LAION-AI / CLAP

Contrastive Language-Audio Pretraining
https://arxiv.org/abs/2211.06687
Creative Commons Zero v1.0 Universal
1.42k stars 137 forks source link

Question about distributed gradient calculation #119

Open Yogurt928 opened 1 year ago

Yogurt928 commented 1 year ago

Dear author,

I'm wondering the difference between w/o gather_with_grad when collect tensor from different gpus: https://github.com/LAION-AI/CLAP/blob/6b1b4b5b4b87f4e19d3836d2ae7d7272e1c69410/src/laion_clap/clap_module/loss.py#L59C11-L59C11 Looks like the final return (all_audio_features & all_text_features) is the same?

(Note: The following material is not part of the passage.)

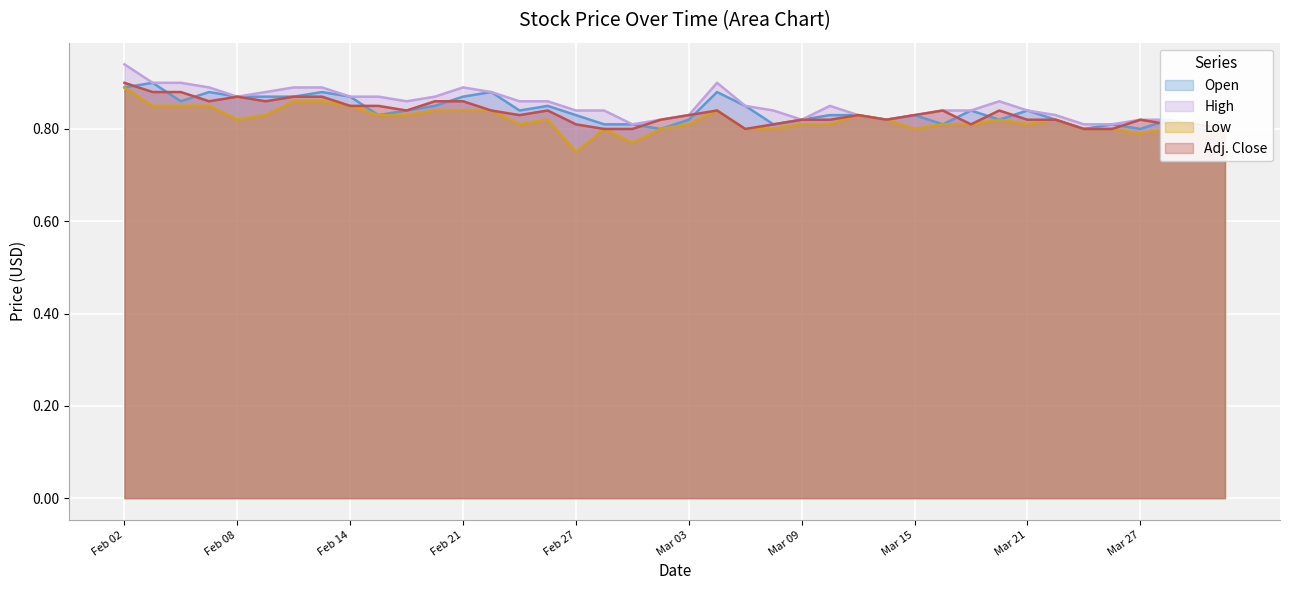

What is the difference between the maximum and minimum values in the Open series?

0.1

Another related question is, during distributed training, how is the grad calculated? From my understanding of the code, for each gpu, it collects audio_feature & text_feature from all gpus and then do loss calculation and backward separately. Does it mean duplicate calculation as the gathered features should be the same for each gpu? Please correct my understanding if it is wrong, thanks!

Yogurt928 commented 1 year ago

Moreover, the model has already been packaged by DistributedDataParallel: https://github.com/LAION-AI/CLAP/blob/6b1b4b5b4b87f4e19d3836d2ae7d7272e1c69410/src/laion_clap/training/main.py#L274

which means the gradient synchronization operation among different GPUs should be processed automatically. Then, is the feature gathering operation necessary?